● **TASK INSTRUCTIONS**:
Copy out the data below as written; omit any images.

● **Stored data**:
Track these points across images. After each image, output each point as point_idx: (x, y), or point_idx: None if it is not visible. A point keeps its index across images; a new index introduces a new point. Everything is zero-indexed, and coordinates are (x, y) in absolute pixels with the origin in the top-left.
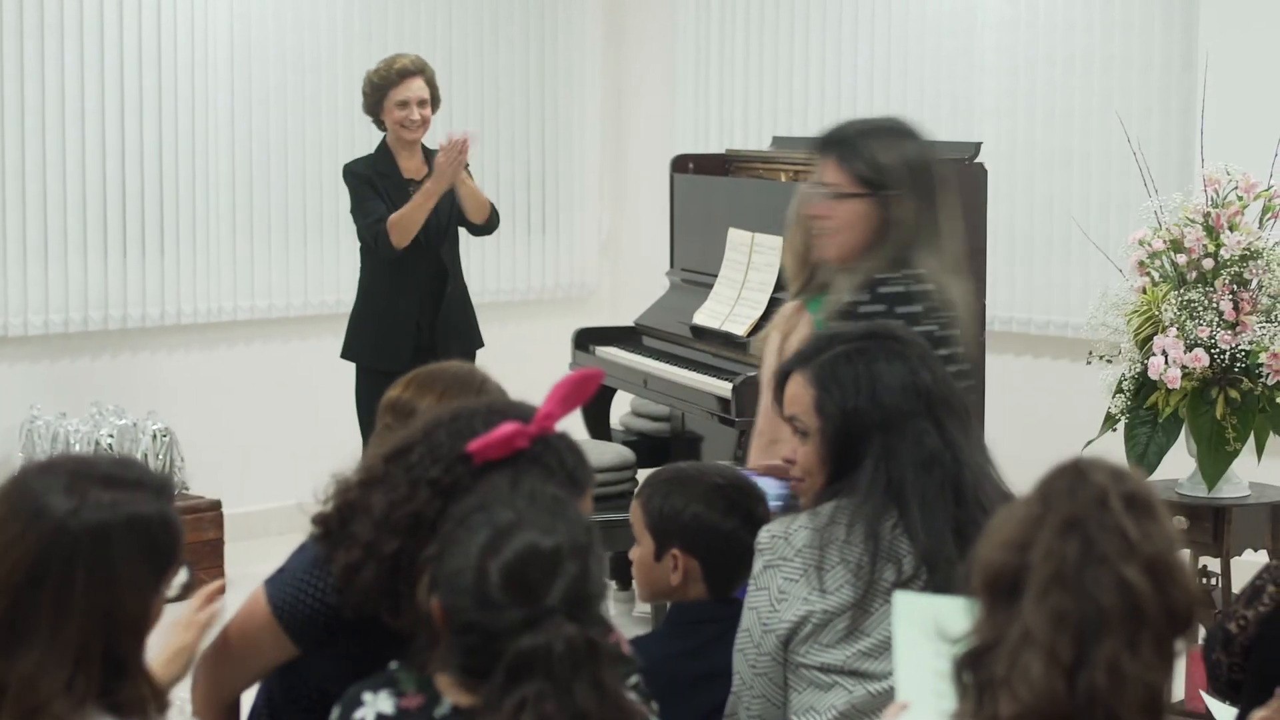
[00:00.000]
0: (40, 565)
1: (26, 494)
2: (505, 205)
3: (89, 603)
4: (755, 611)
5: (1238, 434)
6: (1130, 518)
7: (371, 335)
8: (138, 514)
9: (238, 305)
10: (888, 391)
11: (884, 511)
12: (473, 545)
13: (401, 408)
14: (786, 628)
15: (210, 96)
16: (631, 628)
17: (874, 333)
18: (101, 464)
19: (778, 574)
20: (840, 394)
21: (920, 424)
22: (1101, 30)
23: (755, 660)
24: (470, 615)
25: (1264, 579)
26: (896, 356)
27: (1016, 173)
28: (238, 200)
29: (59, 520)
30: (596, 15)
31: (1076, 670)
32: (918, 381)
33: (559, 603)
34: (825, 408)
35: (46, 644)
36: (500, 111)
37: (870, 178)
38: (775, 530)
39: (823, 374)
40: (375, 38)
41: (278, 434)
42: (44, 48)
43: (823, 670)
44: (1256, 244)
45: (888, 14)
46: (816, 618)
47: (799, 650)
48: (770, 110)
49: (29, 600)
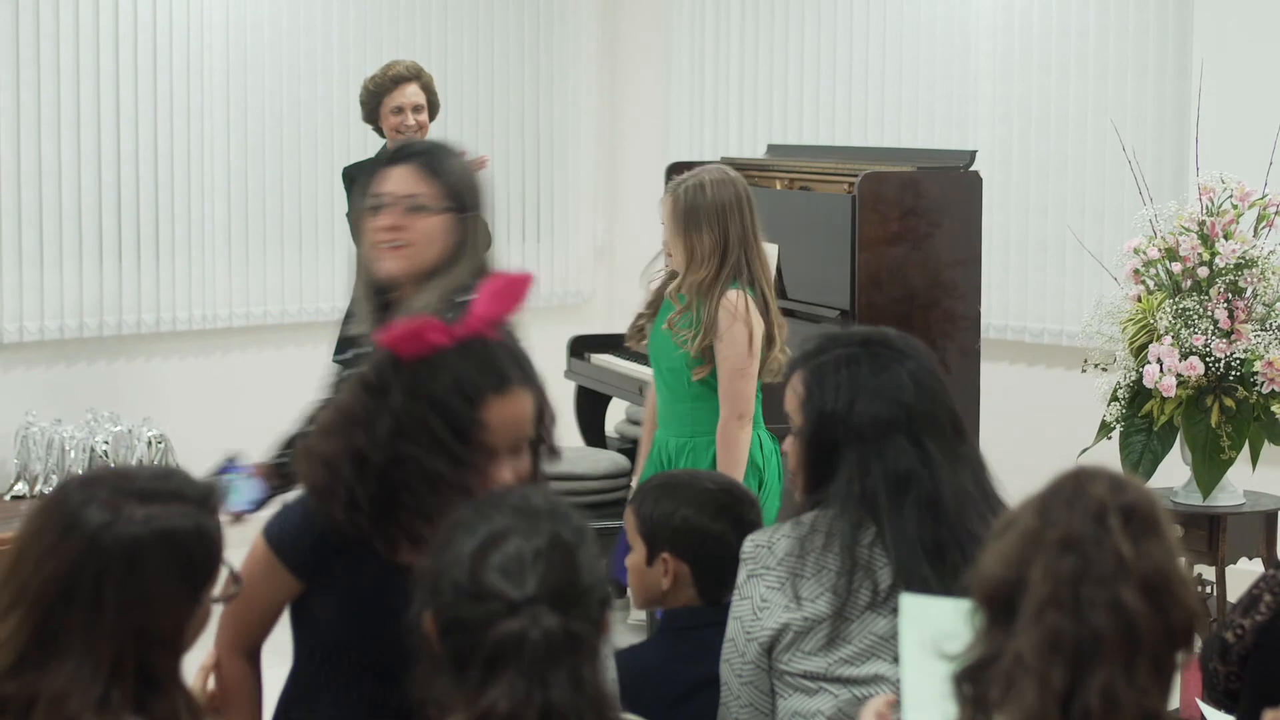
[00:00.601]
0: (72, 579)
1: (64, 507)
2: (500, 213)
3: (121, 618)
4: (739, 620)
5: (1232, 442)
6: (1128, 535)
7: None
8: (172, 528)
9: (233, 312)
10: (867, 402)
11: (860, 524)
12: (461, 547)
13: None
14: (768, 635)
15: (205, 104)
16: (626, 635)
17: (870, 339)
18: (142, 477)
19: (760, 583)
20: (821, 398)
21: (898, 440)
22: (1096, 38)
23: (740, 669)
24: (455, 611)
25: (1261, 588)
26: (886, 367)
27: (1011, 181)
28: (233, 207)
29: (91, 534)
30: (591, 24)
31: (1071, 698)
32: (901, 396)
33: (541, 592)
34: (807, 409)
35: (79, 658)
36: (495, 119)
37: (457, 194)
38: (759, 539)
39: (813, 375)
40: (370, 46)
41: (272, 441)
42: (39, 55)
43: (806, 677)
44: (1251, 252)
45: (882, 21)
46: (796, 625)
47: (782, 658)
48: (765, 118)
49: (62, 614)
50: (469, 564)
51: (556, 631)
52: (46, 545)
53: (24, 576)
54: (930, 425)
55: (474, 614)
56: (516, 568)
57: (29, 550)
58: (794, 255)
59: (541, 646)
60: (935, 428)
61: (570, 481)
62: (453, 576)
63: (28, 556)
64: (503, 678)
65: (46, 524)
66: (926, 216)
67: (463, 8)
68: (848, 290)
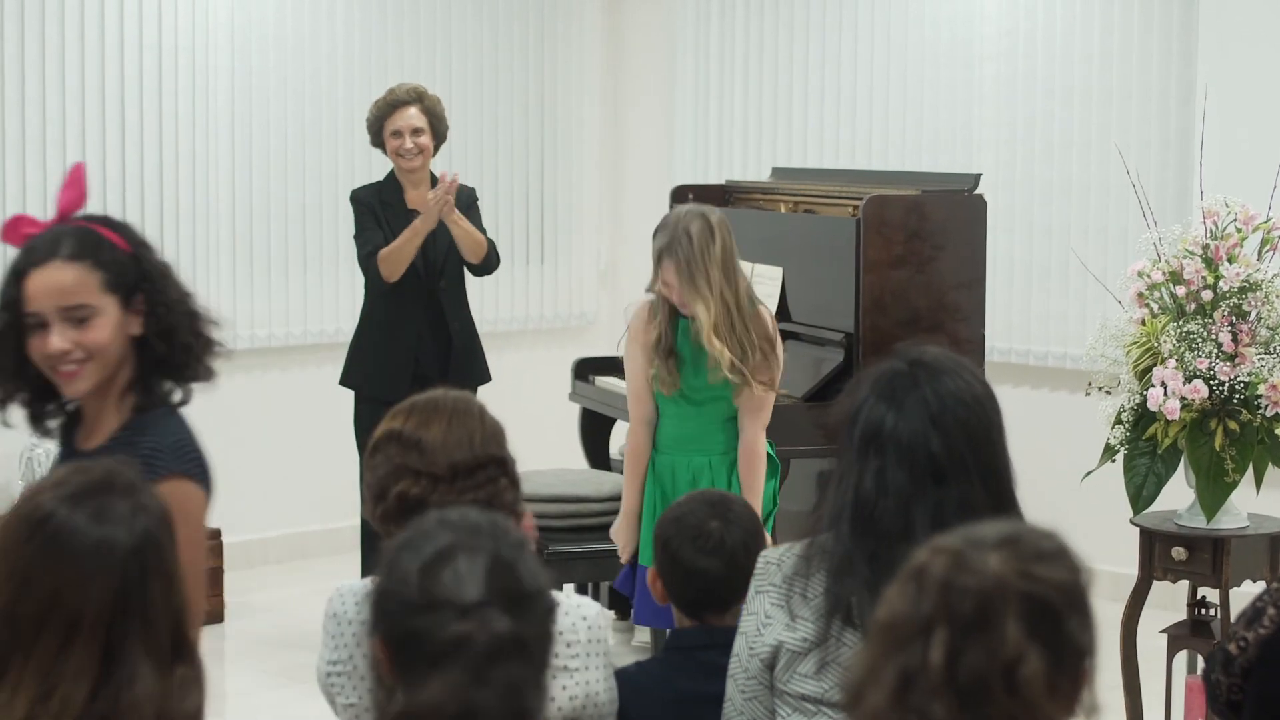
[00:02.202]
0: (124, 592)
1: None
2: (505, 235)
3: (167, 606)
4: (744, 635)
5: (1236, 465)
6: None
7: (369, 364)
8: (152, 504)
9: (237, 334)
10: (857, 423)
11: (855, 548)
12: (408, 566)
13: (406, 440)
14: (768, 652)
15: (210, 125)
16: (630, 656)
17: (918, 359)
18: (71, 483)
19: (765, 599)
20: (846, 402)
21: (872, 463)
22: (1100, 62)
23: (744, 685)
24: (406, 625)
25: (1264, 601)
26: (907, 389)
27: (1016, 204)
28: (237, 229)
29: (126, 547)
30: (596, 47)
31: None
32: (892, 426)
33: (489, 596)
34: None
35: (147, 662)
36: (500, 141)
37: None
38: (771, 556)
39: (863, 379)
40: (376, 68)
41: (276, 463)
42: (44, 75)
43: (806, 700)
44: (1255, 276)
45: (887, 46)
46: (793, 646)
47: (782, 677)
48: (769, 141)
49: (123, 628)
50: (417, 580)
51: (504, 634)
52: (83, 573)
53: (70, 608)
54: (901, 457)
55: (426, 623)
56: (465, 577)
57: (48, 583)
58: (798, 278)
59: (488, 646)
60: (905, 462)
61: (574, 504)
62: (401, 595)
63: (50, 589)
64: (445, 673)
65: (64, 557)
66: (931, 240)
67: (467, 31)
68: (852, 313)
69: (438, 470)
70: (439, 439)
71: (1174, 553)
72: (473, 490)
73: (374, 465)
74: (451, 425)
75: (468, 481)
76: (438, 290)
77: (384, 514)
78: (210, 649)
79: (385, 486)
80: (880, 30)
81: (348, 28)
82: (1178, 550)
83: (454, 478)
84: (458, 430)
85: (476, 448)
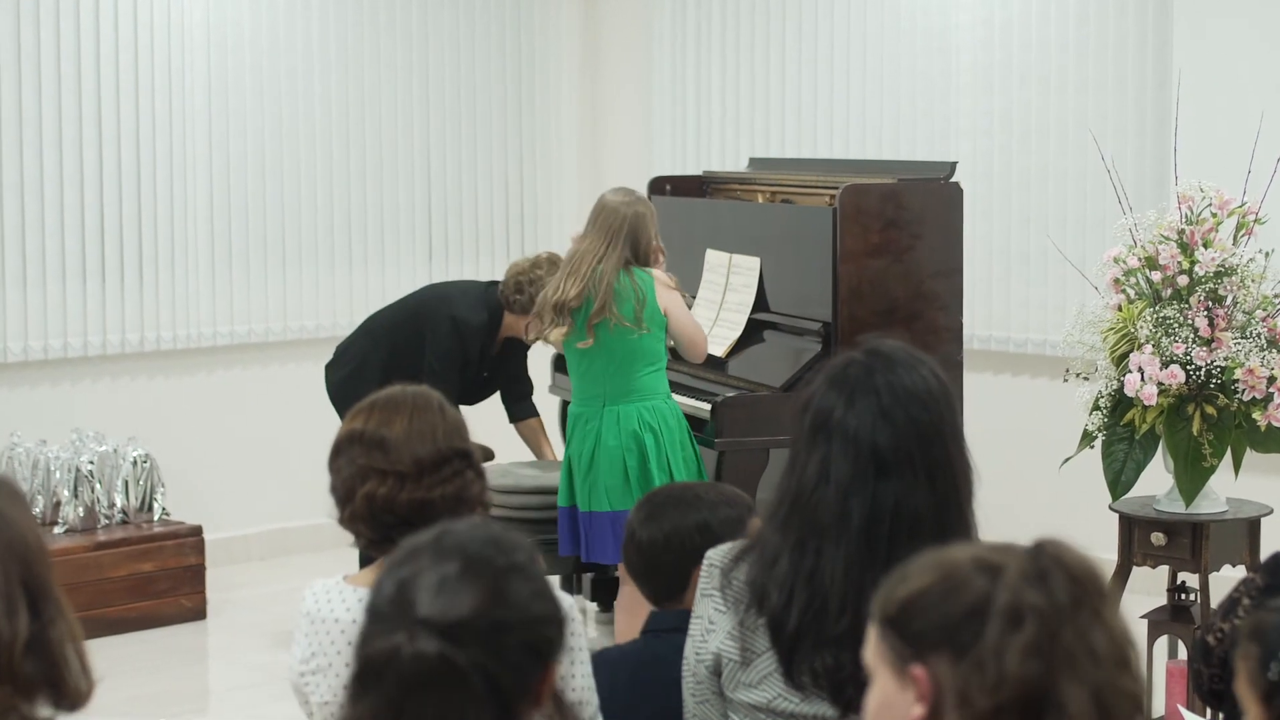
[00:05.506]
0: None
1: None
2: (483, 228)
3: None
4: (691, 640)
5: (1214, 450)
6: None
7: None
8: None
9: (217, 331)
10: (808, 410)
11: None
12: (386, 584)
13: (369, 439)
14: (712, 659)
15: (188, 123)
16: None
17: (875, 350)
18: None
19: (709, 603)
20: (805, 391)
21: (818, 451)
22: (1075, 50)
23: (694, 689)
24: (362, 631)
25: (1240, 591)
26: (860, 381)
27: (993, 191)
28: (216, 226)
29: None
30: (573, 39)
31: None
32: (840, 416)
33: (431, 616)
34: None
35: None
36: (478, 134)
37: None
38: (714, 557)
39: (822, 368)
40: (352, 64)
41: (258, 459)
42: (20, 75)
43: (754, 708)
44: (1231, 260)
45: (863, 35)
46: (732, 655)
47: (728, 685)
48: (747, 132)
49: None
50: (385, 586)
51: (429, 656)
52: None
53: None
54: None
55: (367, 630)
56: (423, 593)
57: None
58: (776, 268)
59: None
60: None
61: (550, 495)
62: (371, 599)
63: None
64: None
65: None
66: (908, 228)
67: (443, 24)
68: (830, 303)
69: (403, 467)
70: (402, 435)
71: (1153, 538)
72: (440, 485)
73: (338, 468)
74: (413, 421)
75: (434, 476)
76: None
77: (352, 515)
78: (193, 646)
79: (351, 488)
80: (856, 20)
81: (323, 26)
82: (1157, 535)
83: (420, 474)
84: (419, 425)
85: (440, 441)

● **RESPONSE FOR THIS EXERCISE**:
Track these points across images. After each image, output each point as point_idx: (x, y), or point_idx: None if it is not visible. A point keeps its index across images; a new index introduces a new point. Everything is zero-indexed, and coordinates are (x, y) in absolute pixels with the origin in the top-left.
[00:00.000]
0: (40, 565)
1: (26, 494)
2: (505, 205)
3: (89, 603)
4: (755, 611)
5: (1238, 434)
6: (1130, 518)
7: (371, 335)
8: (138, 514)
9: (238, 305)
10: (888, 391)
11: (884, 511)
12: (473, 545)
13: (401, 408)
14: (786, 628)
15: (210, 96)
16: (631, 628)
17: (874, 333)
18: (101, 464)
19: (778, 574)
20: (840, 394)
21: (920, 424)
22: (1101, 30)
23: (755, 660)
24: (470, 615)
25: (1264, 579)
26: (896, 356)
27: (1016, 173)
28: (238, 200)
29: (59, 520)
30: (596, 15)
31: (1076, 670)
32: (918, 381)
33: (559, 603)
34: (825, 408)
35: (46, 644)
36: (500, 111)
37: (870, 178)
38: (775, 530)
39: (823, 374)
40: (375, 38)
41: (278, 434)
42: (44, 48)
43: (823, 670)
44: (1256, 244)
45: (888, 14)
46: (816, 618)
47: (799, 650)
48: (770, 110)
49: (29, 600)
[00:00.601]
0: (72, 579)
1: (64, 507)
2: (500, 213)
3: (121, 618)
4: (739, 620)
5: (1232, 442)
6: (1128, 535)
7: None
8: (172, 528)
9: (233, 312)
10: (867, 402)
11: (860, 524)
12: (461, 547)
13: None
14: (768, 635)
15: (205, 104)
16: (626, 635)
17: (870, 339)
18: (142, 477)
19: (760, 583)
20: (821, 398)
21: (898, 440)
22: (1096, 38)
23: (740, 669)
24: (455, 611)
25: (1261, 588)
26: (886, 367)
27: (1011, 181)
28: (233, 207)
29: (91, 534)
30: (591, 24)
31: (1071, 698)
32: (901, 396)
33: (541, 592)
34: (807, 409)
35: (79, 658)
36: (495, 119)
37: (457, 194)
38: (759, 539)
39: (813, 375)
40: (370, 46)
41: (272, 441)
42: (39, 55)
43: (806, 677)
44: (1251, 252)
45: (882, 21)
46: (796, 625)
47: (782, 658)
48: (765, 118)
49: (62, 614)
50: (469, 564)
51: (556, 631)
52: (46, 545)
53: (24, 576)
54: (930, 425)
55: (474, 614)
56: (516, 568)
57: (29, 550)
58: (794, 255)
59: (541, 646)
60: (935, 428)
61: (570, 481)
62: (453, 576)
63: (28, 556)
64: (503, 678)
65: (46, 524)
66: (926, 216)
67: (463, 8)
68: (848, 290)
[00:02.202]
0: (124, 592)
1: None
2: (505, 235)
3: (167, 606)
4: (744, 635)
5: (1236, 465)
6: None
7: (369, 364)
8: (152, 504)
9: (237, 334)
10: (857, 423)
11: (855, 548)
12: (408, 566)
13: (406, 440)
14: (768, 652)
15: (210, 125)
16: (630, 656)
17: (918, 359)
18: (71, 483)
19: (765, 599)
20: (846, 402)
21: (872, 463)
22: (1100, 62)
23: (744, 685)
24: (406, 625)
25: (1264, 601)
26: (907, 389)
27: (1016, 204)
28: (237, 229)
29: (126, 547)
30: (596, 47)
31: None
32: (892, 426)
33: (489, 596)
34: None
35: (147, 662)
36: (500, 141)
37: None
38: (771, 556)
39: (863, 379)
40: (376, 68)
41: (276, 463)
42: (44, 75)
43: (806, 700)
44: (1255, 276)
45: (887, 46)
46: (793, 646)
47: (782, 677)
48: (769, 141)
49: (123, 628)
50: (417, 580)
51: (504, 634)
52: (83, 573)
53: (70, 608)
54: (901, 457)
55: (426, 623)
56: (465, 577)
57: (48, 583)
58: (798, 278)
59: (488, 646)
60: (905, 462)
61: (574, 504)
62: (401, 595)
63: (50, 589)
64: (445, 673)
65: (64, 557)
66: (931, 240)
67: (467, 31)
68: (852, 313)
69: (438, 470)
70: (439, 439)
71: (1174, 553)
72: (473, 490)
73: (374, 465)
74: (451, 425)
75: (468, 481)
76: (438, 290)
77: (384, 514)
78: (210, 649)
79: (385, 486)
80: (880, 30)
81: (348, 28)
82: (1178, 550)
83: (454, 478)
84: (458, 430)
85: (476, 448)
[00:05.506]
0: None
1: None
2: (483, 228)
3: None
4: (691, 640)
5: (1214, 450)
6: None
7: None
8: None
9: (217, 331)
10: (808, 410)
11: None
12: (386, 584)
13: (369, 439)
14: (712, 659)
15: (188, 123)
16: None
17: (875, 350)
18: None
19: (709, 603)
20: (805, 391)
21: (818, 451)
22: (1075, 50)
23: (694, 689)
24: (362, 631)
25: (1240, 591)
26: (860, 381)
27: (993, 191)
28: (216, 226)
29: None
30: (573, 39)
31: None
32: (840, 416)
33: (431, 616)
34: None
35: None
36: (478, 134)
37: None
38: (714, 557)
39: (822, 368)
40: (352, 64)
41: (258, 459)
42: (20, 75)
43: (754, 708)
44: (1231, 260)
45: (863, 35)
46: (732, 655)
47: (728, 685)
48: (747, 132)
49: None
50: (385, 586)
51: (429, 656)
52: None
53: None
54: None
55: (367, 630)
56: (423, 593)
57: None
58: (776, 268)
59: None
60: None
61: (550, 495)
62: (371, 599)
63: None
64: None
65: None
66: (908, 228)
67: (443, 24)
68: (830, 303)
69: (403, 467)
70: (402, 435)
71: (1153, 538)
72: (440, 485)
73: (338, 468)
74: (413, 421)
75: (434, 476)
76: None
77: (352, 515)
78: (193, 646)
79: (351, 488)
80: (856, 20)
81: (323, 26)
82: (1157, 535)
83: (420, 474)
84: (419, 425)
85: (440, 441)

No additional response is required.